Introducción
Uno de los relatos más entrañables del canon de Sherlock Holmes, una aventura navideña que combina la brillantez deductiva con un final de sorprendente humanidad. La segunda mañana después de Navidad, Watson encuentra a Holmes estudiando un objeto insólito: un sombrero de fieltro viejo y maltrecho, abandonado junto a un ganso de Navidad extraviado. A partir de esa prenda, Holmes despliega una de sus célebres cadenas de deducciones sobre el desconocido propietario.
Pero el caso da un giro extraordinario cuando, en el buche del ganso, aparece una joya deslumbrante: el carbunclo azul, la fabulosa piedra preciosa de la condesa de Morcar, robada días antes de su habitación de hotel. De su robo se ha acusado a un fontanero, Horner, con antecedentes. Holmes, siguiendo el rastro del ave desde el mercado hasta el criadero, desenmaraña cómo la gema fue a parar al interior del ganso.

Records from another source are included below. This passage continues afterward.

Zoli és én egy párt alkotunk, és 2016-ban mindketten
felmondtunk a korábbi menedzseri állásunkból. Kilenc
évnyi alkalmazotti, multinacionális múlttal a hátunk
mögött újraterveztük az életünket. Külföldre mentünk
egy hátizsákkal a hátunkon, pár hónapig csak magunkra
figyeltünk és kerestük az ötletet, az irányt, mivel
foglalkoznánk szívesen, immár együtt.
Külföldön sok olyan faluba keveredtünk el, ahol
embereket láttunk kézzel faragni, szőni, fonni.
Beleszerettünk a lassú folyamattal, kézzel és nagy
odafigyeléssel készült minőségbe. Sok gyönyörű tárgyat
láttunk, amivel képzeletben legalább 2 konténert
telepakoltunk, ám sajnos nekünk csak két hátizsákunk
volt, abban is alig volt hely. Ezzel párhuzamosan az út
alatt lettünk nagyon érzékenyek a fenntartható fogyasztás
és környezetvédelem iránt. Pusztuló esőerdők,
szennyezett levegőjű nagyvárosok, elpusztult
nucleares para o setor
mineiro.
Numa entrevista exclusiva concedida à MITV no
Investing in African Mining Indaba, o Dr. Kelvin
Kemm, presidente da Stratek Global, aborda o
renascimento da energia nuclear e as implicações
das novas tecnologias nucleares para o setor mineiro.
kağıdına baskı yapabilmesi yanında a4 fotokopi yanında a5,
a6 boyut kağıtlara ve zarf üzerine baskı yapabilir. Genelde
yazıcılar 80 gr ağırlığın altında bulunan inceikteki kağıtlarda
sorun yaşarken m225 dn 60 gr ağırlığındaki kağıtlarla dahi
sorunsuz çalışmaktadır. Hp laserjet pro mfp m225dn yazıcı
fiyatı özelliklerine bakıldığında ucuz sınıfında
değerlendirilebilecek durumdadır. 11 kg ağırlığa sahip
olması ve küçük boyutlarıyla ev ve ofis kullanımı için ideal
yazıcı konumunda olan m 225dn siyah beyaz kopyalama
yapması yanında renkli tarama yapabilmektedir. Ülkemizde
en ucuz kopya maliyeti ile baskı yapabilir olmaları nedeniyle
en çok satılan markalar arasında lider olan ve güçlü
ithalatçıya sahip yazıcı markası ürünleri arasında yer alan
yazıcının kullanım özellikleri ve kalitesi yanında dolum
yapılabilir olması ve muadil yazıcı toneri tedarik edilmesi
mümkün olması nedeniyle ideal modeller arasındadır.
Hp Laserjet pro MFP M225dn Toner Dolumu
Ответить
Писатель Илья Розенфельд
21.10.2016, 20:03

El verdadero ladrón resulta ser James Ryder, el empleado del hotel, que escondió la joya en el buche del animal e incriminó al inocente Horner. Acorralado por Holmes, Ryder se derrumba en un mar de lágrimas y arrepentimiento. Y entonces Holmes toma una decisión inesperada: lo deja marchar. Razona que enviarlo a la cárcel lo convertiría en un delincuente de por vida, mientras que perdonarlo, en plena «época del perdón», puede salvar su alma. «Supongo que estoy conmutando un delito —dice—, pero es posible que esté salvando un alma». «El carbunclo azul» es una joya del relato detectivesco, tan ingeniosa como generosa.